Giter Site home page Giter Site logo

yaseswini / sambamba Goto Github PK

View Code? Open in Web Editor NEW

This project forked from biod/sambamba

0.0 2.0 0.0 3.06 MB

Tools for working with SAM/BAM/CRAM data

Home Page: http://thebird.nl/blog/D_Dragon.html

License: GNU General Public License v2.0

Shell 2.54% Makefile 0.92% Python 1.90% D 93.35% Ruby 1.28%

sambamba's Introduction

sambamba

Anaconda-Server Badge DL

Table of Contents

Introduction

Sambamba is a high performance modern robust and fast tool (and library), written in the D programming language, for working with SAM and BAM files. Current functionality is an important subset of samtools functionality, including view, index, sort, markdup, and depth. Most tools support piping: just specify /dev/stdin or /dev/stdout as filenames.

For almost 5 years the main advantage over samtools was parallelized BAM reading. Finally in March 2017 samtools 1.4 was released, reaching parity on this.

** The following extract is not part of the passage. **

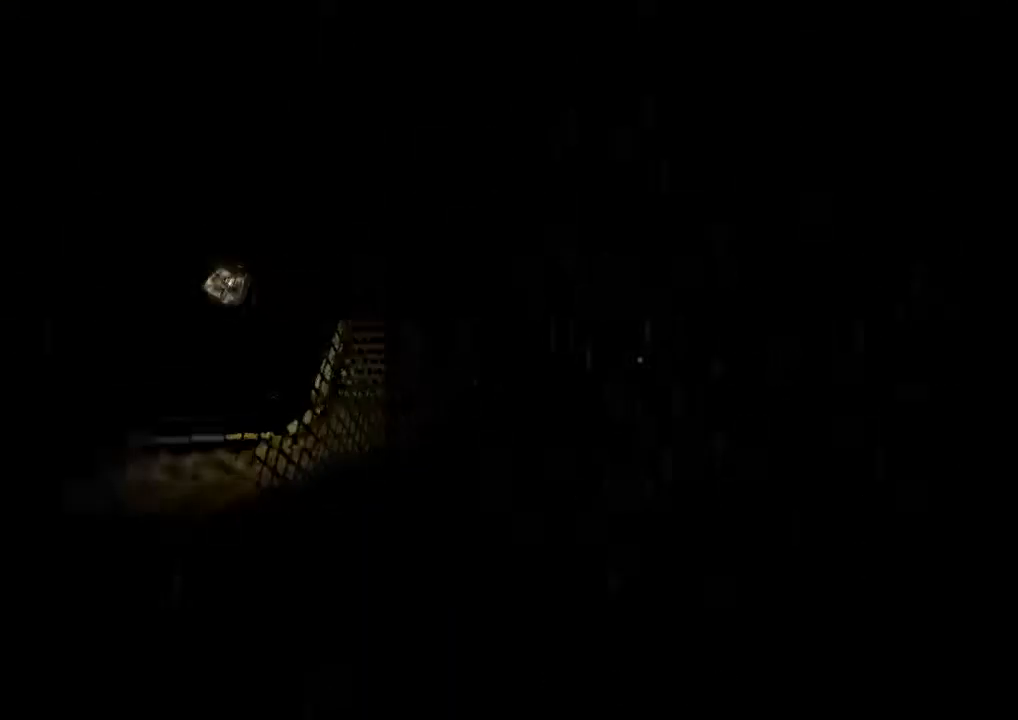
{"keys": ["shift", "w"], "mouse": [], "events": []}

That said, we still have quite a few interesting features to offer:

  • faster sort (no benchmarks yet, sorry)
  • automatic index creation when writing any coordinate-sorted file
  • view -L <bed file> utilizes BAM index to skip unrelated chunks
  • depth allows to measure base, sliding window, or region coverages
    • Chanjo builds upon this and gets you to exon/gene levels of abstraction
  • markdup, a fast implementation of Picard algorithm
  • slice quickly extracts a region into a new file, tweaking only first/last chunks

Sambamba is free and open source software, licensed under GPLv2+. See manual pages online to know more about what is available and how to use it.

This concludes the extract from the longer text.